*WORK REQUIRED*.
Could you arrange every line of the data below as a Markdown table with the columns Row and Line, numbering the rows and skipping blank lines? Leave the pictures out of your answer.

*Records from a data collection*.
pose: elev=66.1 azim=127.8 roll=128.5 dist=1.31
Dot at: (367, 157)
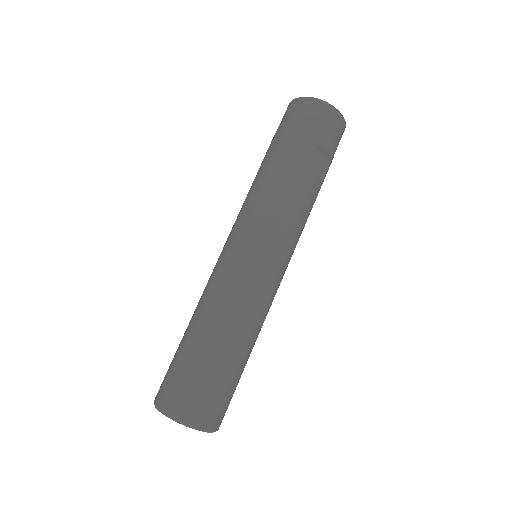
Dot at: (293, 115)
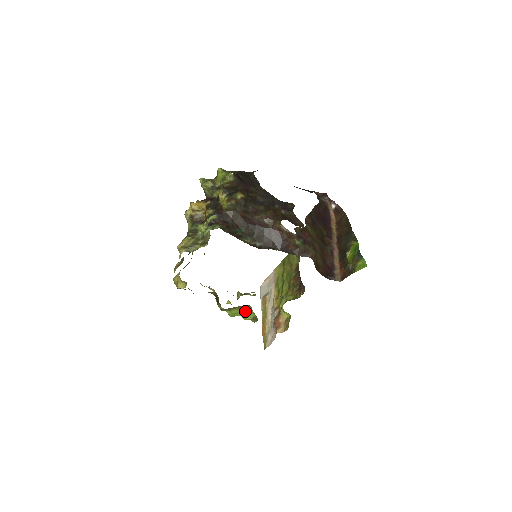
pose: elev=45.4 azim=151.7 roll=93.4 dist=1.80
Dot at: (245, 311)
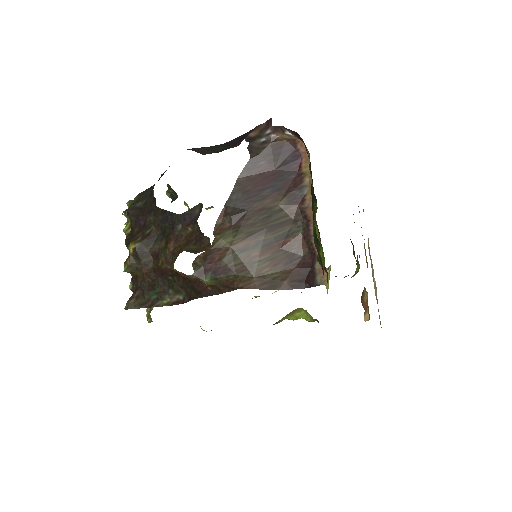
Dot at: (304, 312)
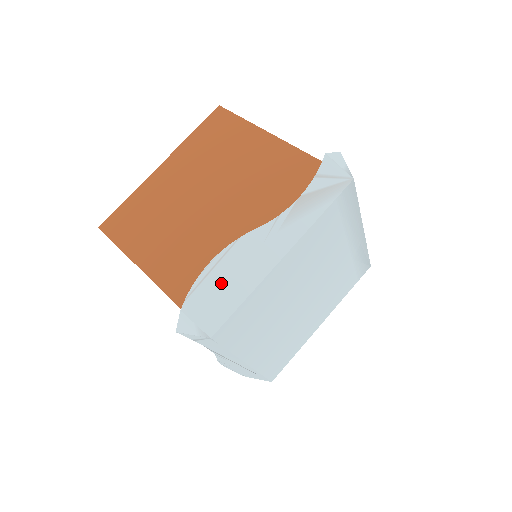
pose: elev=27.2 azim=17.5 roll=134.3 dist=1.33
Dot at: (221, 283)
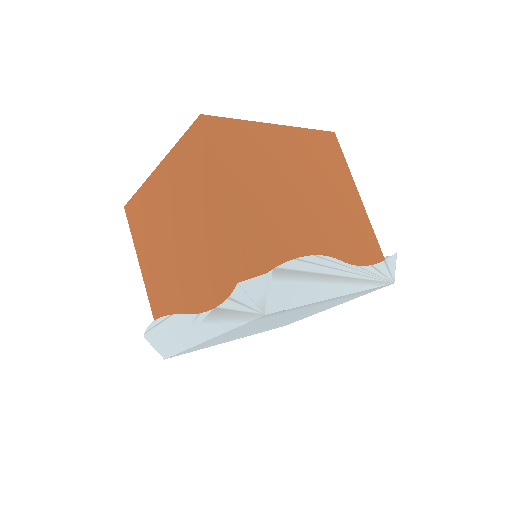
Dot at: (165, 335)
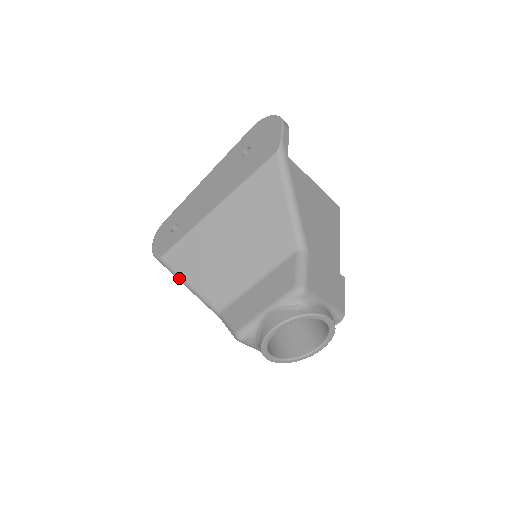
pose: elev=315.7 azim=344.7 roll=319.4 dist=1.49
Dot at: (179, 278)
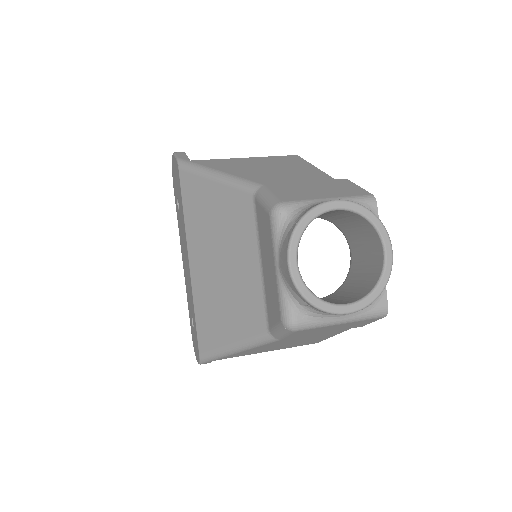
Dot at: (223, 353)
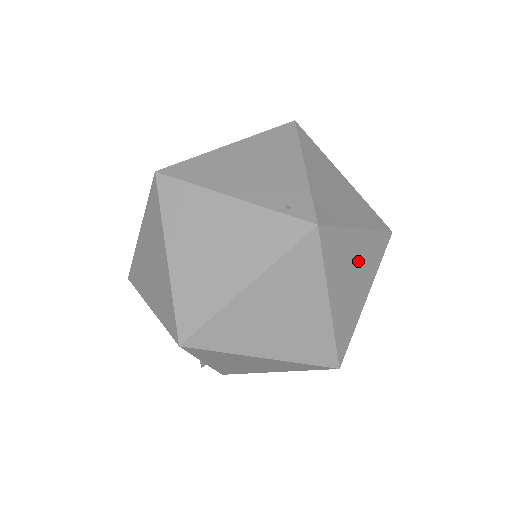
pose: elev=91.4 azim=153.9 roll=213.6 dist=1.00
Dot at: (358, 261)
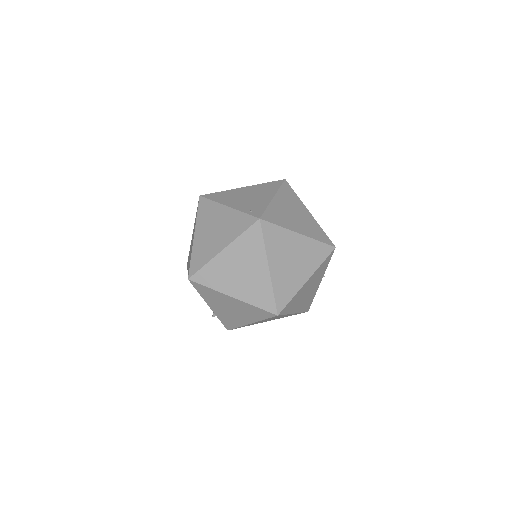
Dot at: (297, 253)
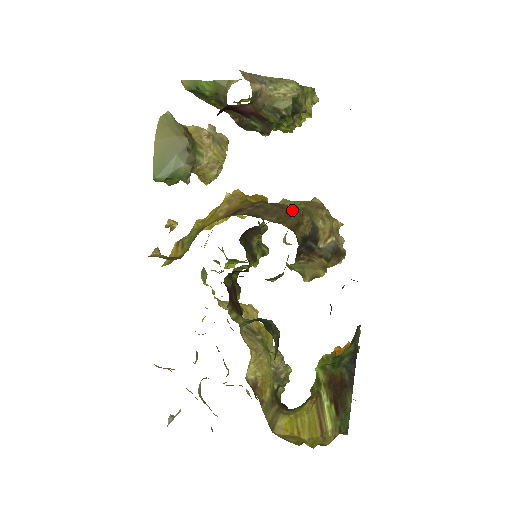
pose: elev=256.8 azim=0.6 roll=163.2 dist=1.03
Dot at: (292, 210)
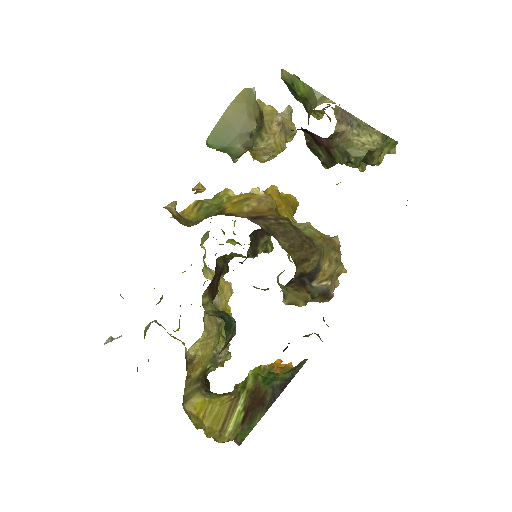
Dot at: (308, 244)
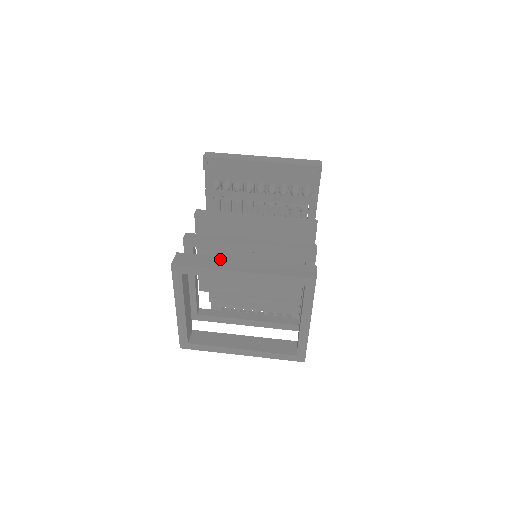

*EXPECTED ANSWER*.
| Row | Line |
|---|---|
| 1 | pose: elev=66.1 azim=127.8 roll=128.5 dist=1.31 |
| 2 | Dot at: (367, 157) |
| 3 | Dot at: (293, 115) |
| 4 | pose: elev=45.4 azim=151.7 roll=93.4 dist=1.80 |
| 5 | Dot at: (245, 311) |
| 6 | Dot at: (304, 312) |
| 7 | pose: elev=27.2 azim=17.5 roll=134.3 dist=1.33 |
| 8 | Dot at: (221, 283) |
| 9 | Dot at: (165, 335) |
| 10 | pose: elev=315.7 azim=344.7 roll=319.4 dist=1.49 |
| 11 | Dot at: (179, 278) |
| 12 | Dot at: (223, 353) |
| 13 | pose: elev=91.4 azim=153.9 roll=213.6 dist=1.00 |
| 14 | Dot at: (358, 261) |
| 15 | Dot at: (297, 253) |
| 16 | pose: elev=256.8 azim=0.6 roll=163.2 dist=1.03 |
| 17 | Dot at: (292, 210) |
| 18 | Dot at: (308, 244) |